CHESTERFIELD, Mo. -- The proposed merger of St. Louis city and county has one municipality considering a drastic measure -- merging into an adjacent county.
St. Louis Public Radio reported Chesterfield City Council members last week voted to direct staff to look into the steps necessary to merge into neighboring St. Charles County. Staff members also were directed to look into steps necessary to form a new, independent county for Chesterfield, a well-to-do suburb in far western St. Louis County.
"This is a very proactive step to see what options are available to our city," council member Ben Keathley said. He added consolidation could be good for the St. Louis region, "but we need to be smart about it."

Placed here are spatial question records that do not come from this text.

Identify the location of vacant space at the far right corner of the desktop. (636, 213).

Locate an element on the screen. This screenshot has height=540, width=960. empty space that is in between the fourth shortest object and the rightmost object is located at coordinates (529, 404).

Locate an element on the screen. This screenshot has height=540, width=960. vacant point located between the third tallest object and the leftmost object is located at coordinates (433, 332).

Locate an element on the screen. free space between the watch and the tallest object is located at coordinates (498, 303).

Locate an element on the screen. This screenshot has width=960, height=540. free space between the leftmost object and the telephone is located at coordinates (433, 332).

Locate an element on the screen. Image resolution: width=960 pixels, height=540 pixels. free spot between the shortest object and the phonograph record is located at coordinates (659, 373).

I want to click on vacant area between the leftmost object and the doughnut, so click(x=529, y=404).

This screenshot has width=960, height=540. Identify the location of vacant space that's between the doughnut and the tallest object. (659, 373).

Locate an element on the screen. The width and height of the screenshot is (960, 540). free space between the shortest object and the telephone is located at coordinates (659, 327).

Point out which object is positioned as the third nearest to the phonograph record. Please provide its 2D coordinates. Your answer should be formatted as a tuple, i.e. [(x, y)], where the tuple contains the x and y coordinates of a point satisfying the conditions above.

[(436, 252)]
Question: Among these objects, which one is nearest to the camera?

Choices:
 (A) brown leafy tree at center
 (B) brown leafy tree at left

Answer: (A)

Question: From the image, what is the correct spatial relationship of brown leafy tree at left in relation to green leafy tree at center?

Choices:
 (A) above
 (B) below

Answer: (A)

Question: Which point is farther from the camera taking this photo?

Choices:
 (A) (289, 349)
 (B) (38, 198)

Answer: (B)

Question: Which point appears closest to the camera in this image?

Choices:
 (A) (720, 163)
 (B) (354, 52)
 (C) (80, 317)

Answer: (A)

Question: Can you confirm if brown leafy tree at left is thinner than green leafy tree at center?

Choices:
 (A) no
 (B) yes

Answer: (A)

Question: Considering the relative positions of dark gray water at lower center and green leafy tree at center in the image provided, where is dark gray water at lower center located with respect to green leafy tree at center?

On Jan. 28, a not-for-profit group called Better Together revealed its plan, which it hopes to put to a statewide vote in November 2020.
St. Louis city and county were separated by a vote in August 1876. Several previous reunification efforts have failed.
The merger would immediately boost St. Louis' standing. The city now has around 309,000 residents, making it the nation's 62nd largest city. Adding St. Louis County's 1 million residents would make St. Louis the 10th largest city, just behind Dallas.
Advocates say a single streamlined government would more efficiently serve all residents and help create better economic development. The task force recommendation states a merger also would save taxpayers hundreds of millions of dollars.
The plan has plenty of opposition. Democratic St. Louis County Executive Steve Stenger favors it, but some county leaders and many officials in the county's 88 municipalities do not.
The proposal calls for creation of a new class of local government in Missouri called a metropolitan city. Rather than separate governing bodies, the metropolitan city of St. Louis would have a single mayor, a single elected prosecutor and 33 council members. Fifty-five police departments would be consolidated into one.
Current county municipalities would be preserved as "municipal districts" that would still levy utility and property taxes, operate parks, collect trash and serve other typical municipal functions. But the municipalities would lose authority over things such as sales tax, courts and police.